Exercise instructions
a - In the bariatric surgery imaging text, how long was each picture in the fMRI task shown?
b - Summarize the bariatric surgery imaging text in two sentences.
c - Pick up the text on fMRI food cue-reactivity after bariatric surgery at the point where it stops, and keep writing it.

T1 and T2 (Eight and 24 weeks after bariatric surgery)

At both time points, participants were examined medically, urine drug screenings, and in females a pregnancy test were performed. Moreover, possible changes in medication were documented. MRI measurements were performed at both time points using the same procedures and tasks as during the first scanning session.

Imaging procedure

fMRI food cue-reactivity task

All patients included in the current analyses underwent three different imaging sessions. During these sessions, patients laid in the scanner wearing MRI-compatible goggles, on which sets of visual food and neutral stimuli were presented using a block design. The task consisted of a total of 18 blocks of food stimuli and 12 blocks of neutral stimuli. Each block comprised of a series of five food or neutral pictures. Food stimuli were further divided in three categories: salty high-calorie, sweet high-calorie, low-calorie, yielding six blocks for each category. All stimuli were shown for 4 s (i.e. 20 s per block) in a pseudo-randomized order. Participants were instructed to closely watch each picture and were informed that they will be asked to rate their subjective craving. In-between each picture block, patients were asked to rate their current craving for food on a visual analogue scale (VAS) that ranged from 0—“very weak” to 100—“very strong”. The fMRI took 18 min. Food stimuli chosen were rated according to their ability to induce food craving by 44 voluntary participants at our institution [17] and neutral cues were taken from the International Affective Picture Series [28].

Records from a data collection
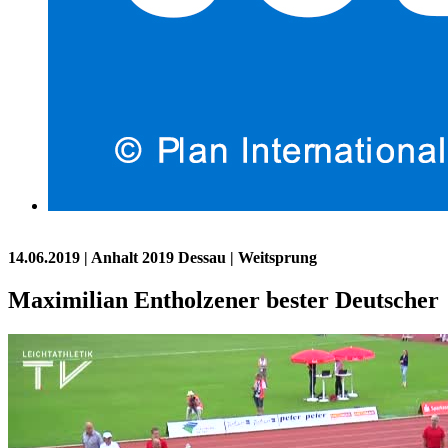
14.06.2019
| Anhalt 2019 Dessau | Weitsprung
Maximilian Entholzener bester Deutscher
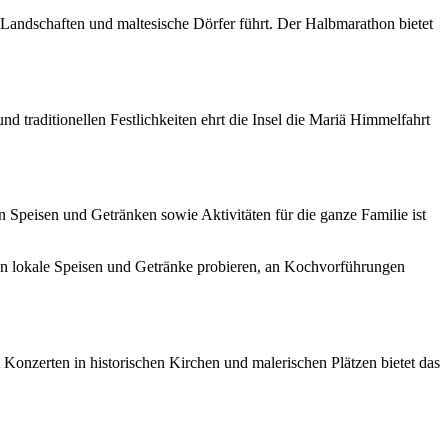
Landschaften und maltesische Dörfer führt. Der Halbmarathon bietet
nd traditionellen Festlichkeiten ehrt die Insel die Mariä Himmelfahrt
n Speisen und Getränken sowie Aktivitäten für die ganze Familie ist
nen lokale Speisen und Getränke probieren, an Kochvorführungen
nzerten in historischen Kirchen und malerischen Plätzen bietet das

Expected responses
a - Each picture was shown for 4 seconds, making 20 seconds per block.

b - Eight and 24 weeks after bariatric surgery, participants had medical exams, urine drug screenings, pregnancy tests for females, documentation of medication changes, and MRI measurements using the same procedures as the first session. In the fMRI task, patients viewed 18 blocks of food pictures and 12 blocks of neutral pictures through MRI-compatible goggles, with each picture shown for 4 seconds, and they rated their food craving on a 0–100 visual analogue scale between blocks.

c -
fMRI acquisition and pre-processing

A total of 453 images T2*-weighted, echo planar images covering the entire brain were acquired during the food cue task using a 3-T whole-body tomography scanner (MAGNETOM Trio with TIM technology; Siemens). Imaging parameters were: repetition time = 2.41 s, echo time = 25 ms, flip angle = 80°, number of slices = 42, slice thickness = 2 mm, voxel-gap = 1 mm, voxel dimensions = 3 × 3 × 3 mm3, field of view = 192 × 192 mm2, in-plane resolution = 64 × 64. The short echo time and the 30° flip angle to anterior commissure–posterior commissure orientation was chosen to minimize susceptibility artefacts. Stimuli were presented using Presentation software (version 9.9, Neurobehavioral Systems Inc.) and MRI-compatible goggles (MRI Audio/Video Systems; Resonance Technology Inc., CA).

Functional-imaging data were processed and analyzed using SPM8 and SPM12. The first five scans were excluded from imaging analyses to avoid any artefacts caused by the effects of magnetic saturation. All images were realigned spatially (movement was considered excessive with > 2 mm translation or > 2° rotation), normalized to a standardized EPI template from MNI (Montreal Neurological Institute, Quebec, Canada), and smoothed using an isotropic Gaussian kernel for group analyses (full width at half maximum: 8 mm).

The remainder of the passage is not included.